= Task item =
Collect every line in the records below that contains the word "lines".

= The data =
=== Section Start ===
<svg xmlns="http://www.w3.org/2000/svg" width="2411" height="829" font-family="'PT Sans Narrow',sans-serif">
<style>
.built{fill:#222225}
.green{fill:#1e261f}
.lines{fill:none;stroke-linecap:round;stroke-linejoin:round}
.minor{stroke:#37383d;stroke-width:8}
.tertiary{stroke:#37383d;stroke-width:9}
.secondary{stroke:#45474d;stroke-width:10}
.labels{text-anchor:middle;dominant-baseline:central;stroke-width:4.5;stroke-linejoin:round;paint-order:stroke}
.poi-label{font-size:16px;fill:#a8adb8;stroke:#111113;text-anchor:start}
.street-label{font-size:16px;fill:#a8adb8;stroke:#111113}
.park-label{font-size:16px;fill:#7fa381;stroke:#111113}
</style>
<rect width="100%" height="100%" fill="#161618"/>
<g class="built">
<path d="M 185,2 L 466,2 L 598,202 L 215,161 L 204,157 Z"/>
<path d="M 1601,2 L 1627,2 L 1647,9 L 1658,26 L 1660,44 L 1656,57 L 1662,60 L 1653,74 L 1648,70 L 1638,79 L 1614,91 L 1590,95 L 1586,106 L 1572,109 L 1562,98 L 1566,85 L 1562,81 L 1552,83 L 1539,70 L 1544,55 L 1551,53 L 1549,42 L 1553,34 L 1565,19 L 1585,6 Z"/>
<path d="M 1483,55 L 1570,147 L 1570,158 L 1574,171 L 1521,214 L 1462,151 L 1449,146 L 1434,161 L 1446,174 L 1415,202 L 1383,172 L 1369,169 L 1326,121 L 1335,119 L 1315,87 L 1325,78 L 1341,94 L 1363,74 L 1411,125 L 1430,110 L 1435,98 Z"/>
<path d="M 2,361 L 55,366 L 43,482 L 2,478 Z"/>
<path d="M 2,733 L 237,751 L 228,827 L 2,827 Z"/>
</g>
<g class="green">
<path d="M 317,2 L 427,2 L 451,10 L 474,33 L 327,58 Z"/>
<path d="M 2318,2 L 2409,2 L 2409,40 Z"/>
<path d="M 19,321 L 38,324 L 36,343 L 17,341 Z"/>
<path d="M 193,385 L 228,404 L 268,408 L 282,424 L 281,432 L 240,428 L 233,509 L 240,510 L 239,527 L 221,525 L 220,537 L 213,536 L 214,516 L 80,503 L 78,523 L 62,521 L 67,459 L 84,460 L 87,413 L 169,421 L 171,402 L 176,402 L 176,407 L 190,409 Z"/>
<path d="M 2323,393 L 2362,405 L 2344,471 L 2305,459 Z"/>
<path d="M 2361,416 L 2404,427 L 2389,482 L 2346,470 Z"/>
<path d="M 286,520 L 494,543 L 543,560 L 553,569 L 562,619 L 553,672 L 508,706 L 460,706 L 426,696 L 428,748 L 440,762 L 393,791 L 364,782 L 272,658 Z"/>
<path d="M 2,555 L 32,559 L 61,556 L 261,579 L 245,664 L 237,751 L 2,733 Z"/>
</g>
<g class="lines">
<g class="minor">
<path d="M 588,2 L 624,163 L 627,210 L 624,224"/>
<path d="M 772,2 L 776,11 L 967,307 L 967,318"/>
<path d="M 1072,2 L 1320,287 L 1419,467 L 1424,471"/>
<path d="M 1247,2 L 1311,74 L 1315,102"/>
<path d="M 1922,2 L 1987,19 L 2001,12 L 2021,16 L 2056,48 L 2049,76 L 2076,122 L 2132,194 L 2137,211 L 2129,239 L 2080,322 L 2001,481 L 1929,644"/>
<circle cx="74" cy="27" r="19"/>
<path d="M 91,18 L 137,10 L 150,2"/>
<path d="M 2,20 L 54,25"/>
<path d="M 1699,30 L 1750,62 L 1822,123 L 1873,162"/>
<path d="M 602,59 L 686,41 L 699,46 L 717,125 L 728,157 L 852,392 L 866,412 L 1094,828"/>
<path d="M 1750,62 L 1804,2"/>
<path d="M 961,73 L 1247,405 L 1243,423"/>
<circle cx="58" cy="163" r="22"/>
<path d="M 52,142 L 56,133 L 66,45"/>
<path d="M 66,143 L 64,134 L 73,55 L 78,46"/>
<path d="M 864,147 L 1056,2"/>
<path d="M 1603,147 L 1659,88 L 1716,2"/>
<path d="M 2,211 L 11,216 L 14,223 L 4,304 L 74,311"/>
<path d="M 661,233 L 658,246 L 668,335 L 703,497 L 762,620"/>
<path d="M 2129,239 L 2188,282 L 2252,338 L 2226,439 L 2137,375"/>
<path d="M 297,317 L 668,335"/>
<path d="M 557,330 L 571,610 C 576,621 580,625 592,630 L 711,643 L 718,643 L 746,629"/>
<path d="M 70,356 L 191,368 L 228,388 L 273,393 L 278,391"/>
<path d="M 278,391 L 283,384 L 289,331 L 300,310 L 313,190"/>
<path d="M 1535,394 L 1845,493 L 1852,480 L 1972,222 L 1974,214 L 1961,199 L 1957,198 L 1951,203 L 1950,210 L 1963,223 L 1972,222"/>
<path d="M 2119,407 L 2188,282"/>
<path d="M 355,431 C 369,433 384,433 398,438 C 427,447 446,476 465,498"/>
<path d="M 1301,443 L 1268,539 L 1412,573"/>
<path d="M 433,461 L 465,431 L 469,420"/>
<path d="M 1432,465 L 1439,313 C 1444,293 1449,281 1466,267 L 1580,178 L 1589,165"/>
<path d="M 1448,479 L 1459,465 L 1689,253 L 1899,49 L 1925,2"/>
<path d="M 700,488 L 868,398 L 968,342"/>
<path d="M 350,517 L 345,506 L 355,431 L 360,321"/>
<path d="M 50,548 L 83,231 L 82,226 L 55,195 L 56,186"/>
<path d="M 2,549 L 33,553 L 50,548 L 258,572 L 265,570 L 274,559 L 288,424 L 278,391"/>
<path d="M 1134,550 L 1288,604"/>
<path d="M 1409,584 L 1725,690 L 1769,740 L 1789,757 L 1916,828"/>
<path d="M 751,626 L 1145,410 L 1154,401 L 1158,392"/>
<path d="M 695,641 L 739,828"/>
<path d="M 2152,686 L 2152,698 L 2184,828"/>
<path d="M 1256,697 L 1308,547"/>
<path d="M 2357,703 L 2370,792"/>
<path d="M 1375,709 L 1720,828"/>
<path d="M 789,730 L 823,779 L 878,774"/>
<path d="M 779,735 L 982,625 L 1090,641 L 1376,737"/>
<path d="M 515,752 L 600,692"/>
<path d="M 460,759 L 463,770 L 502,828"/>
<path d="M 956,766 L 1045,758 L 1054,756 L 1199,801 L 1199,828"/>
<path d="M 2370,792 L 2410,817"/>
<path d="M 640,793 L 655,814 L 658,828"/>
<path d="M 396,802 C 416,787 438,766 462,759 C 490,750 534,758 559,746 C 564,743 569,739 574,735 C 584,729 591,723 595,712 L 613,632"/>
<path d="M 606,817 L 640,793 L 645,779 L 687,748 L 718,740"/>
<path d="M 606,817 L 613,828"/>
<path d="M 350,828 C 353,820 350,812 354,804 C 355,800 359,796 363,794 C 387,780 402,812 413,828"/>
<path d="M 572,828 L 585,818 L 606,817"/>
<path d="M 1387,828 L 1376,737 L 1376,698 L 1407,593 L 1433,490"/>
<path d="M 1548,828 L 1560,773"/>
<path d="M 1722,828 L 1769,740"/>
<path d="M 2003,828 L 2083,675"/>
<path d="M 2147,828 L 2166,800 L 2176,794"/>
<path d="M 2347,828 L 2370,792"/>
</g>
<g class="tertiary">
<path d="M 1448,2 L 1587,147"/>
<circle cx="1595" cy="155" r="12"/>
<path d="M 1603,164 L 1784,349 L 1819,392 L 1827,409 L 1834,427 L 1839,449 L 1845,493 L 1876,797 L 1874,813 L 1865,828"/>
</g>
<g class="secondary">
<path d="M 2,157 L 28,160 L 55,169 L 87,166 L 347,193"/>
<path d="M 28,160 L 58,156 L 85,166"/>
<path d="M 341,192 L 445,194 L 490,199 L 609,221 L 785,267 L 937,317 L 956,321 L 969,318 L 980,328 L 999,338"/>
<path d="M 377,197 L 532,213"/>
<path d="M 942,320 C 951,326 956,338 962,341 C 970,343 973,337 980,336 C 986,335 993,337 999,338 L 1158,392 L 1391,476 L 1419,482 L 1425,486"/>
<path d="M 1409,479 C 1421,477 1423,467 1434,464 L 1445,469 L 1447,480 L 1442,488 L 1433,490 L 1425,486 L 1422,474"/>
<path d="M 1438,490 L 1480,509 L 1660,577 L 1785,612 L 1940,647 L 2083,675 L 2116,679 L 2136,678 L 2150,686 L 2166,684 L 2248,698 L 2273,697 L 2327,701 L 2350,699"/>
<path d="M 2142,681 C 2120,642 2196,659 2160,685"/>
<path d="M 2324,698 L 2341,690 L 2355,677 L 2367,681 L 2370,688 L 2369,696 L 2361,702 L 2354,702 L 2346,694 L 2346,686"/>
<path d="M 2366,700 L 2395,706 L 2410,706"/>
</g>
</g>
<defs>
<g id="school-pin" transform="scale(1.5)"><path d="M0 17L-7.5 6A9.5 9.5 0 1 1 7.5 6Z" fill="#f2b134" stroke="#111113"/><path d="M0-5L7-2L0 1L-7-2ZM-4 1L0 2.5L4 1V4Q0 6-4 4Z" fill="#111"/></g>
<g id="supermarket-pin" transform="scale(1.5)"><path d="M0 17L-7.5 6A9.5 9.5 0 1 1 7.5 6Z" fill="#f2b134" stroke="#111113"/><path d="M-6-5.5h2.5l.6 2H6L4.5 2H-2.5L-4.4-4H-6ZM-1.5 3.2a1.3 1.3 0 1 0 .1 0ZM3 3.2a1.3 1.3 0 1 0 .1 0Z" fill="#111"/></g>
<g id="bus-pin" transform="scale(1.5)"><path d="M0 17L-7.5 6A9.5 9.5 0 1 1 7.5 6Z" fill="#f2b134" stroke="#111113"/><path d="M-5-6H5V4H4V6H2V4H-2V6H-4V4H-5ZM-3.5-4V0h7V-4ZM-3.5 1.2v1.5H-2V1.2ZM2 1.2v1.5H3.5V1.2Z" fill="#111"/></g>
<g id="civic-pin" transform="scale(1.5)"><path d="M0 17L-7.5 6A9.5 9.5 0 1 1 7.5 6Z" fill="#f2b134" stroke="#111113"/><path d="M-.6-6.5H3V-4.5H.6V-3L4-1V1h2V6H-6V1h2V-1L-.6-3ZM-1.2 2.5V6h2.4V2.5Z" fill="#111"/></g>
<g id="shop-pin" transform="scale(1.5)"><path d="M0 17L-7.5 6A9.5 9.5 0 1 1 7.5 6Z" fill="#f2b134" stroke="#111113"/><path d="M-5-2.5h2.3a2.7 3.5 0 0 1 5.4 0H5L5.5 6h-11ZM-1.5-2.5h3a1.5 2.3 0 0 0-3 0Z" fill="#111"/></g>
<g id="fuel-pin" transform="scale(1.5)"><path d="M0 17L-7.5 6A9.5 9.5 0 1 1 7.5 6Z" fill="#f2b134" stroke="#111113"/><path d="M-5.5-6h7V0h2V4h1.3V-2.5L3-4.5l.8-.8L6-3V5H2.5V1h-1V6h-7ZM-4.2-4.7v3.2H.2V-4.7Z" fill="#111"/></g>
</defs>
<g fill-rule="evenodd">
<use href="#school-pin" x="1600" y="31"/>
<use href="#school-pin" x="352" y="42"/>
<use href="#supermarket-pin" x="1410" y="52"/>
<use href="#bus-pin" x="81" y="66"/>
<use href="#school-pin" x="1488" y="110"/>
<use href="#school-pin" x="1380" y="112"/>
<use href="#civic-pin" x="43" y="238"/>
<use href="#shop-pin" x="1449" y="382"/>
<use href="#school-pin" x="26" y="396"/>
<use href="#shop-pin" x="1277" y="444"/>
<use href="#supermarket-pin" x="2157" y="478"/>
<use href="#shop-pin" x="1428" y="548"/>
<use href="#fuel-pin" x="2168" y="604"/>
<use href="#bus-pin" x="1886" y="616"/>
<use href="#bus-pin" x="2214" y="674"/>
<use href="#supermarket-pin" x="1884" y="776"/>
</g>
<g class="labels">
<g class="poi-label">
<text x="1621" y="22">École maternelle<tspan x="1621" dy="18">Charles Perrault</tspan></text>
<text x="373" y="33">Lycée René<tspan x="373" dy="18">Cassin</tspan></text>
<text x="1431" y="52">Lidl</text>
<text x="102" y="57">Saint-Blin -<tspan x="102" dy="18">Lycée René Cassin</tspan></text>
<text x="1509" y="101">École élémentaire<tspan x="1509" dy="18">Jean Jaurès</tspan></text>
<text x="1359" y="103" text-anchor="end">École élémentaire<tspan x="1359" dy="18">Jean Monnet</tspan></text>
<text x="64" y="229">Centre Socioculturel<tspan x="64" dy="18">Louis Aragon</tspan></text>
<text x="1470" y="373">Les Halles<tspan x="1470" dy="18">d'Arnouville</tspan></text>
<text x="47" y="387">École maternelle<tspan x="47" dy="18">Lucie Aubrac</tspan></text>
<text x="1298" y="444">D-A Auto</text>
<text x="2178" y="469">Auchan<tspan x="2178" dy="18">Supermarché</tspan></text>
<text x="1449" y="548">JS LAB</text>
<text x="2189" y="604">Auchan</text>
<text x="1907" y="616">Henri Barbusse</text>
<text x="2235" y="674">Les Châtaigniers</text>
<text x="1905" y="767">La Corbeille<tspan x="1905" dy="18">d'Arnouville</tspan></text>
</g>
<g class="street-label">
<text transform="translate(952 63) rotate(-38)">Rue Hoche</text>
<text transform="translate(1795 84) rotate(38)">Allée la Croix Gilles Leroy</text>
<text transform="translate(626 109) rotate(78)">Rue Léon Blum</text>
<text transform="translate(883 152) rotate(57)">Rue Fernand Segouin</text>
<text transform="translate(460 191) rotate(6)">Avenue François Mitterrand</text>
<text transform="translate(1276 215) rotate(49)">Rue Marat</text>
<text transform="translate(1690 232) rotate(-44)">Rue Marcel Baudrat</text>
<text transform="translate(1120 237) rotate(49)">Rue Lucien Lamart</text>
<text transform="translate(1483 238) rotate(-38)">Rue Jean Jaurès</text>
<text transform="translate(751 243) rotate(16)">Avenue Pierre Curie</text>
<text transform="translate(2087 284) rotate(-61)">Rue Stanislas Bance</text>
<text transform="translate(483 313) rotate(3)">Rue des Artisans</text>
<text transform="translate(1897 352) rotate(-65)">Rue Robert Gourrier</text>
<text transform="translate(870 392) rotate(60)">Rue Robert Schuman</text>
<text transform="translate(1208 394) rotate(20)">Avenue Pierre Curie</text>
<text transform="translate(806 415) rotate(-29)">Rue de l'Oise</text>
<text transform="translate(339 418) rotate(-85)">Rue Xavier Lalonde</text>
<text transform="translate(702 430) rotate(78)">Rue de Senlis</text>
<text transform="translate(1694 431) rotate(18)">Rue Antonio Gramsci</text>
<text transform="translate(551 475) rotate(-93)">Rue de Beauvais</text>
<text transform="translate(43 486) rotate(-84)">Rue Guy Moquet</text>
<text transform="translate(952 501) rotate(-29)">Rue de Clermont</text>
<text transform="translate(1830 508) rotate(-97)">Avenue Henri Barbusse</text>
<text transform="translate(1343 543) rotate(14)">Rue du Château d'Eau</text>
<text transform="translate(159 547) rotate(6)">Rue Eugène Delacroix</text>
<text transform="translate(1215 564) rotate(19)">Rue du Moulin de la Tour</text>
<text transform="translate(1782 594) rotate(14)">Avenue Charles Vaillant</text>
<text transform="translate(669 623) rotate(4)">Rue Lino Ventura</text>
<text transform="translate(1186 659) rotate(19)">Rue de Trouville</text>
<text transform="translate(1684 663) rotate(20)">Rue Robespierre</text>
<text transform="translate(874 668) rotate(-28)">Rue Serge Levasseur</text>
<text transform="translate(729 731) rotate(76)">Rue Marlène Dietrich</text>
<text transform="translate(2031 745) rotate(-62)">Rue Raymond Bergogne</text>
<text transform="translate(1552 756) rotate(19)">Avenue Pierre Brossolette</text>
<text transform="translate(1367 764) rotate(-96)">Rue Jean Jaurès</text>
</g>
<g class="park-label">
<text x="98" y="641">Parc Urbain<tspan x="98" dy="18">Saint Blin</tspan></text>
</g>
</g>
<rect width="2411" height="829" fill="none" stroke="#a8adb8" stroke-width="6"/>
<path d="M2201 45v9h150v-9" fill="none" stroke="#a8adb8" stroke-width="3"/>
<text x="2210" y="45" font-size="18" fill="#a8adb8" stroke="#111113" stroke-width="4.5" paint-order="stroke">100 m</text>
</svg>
=== Section End ===
= Problem solution =
.lines{fill:none;stroke-linecap:round;stroke-linejoin:round}
<g class="lines">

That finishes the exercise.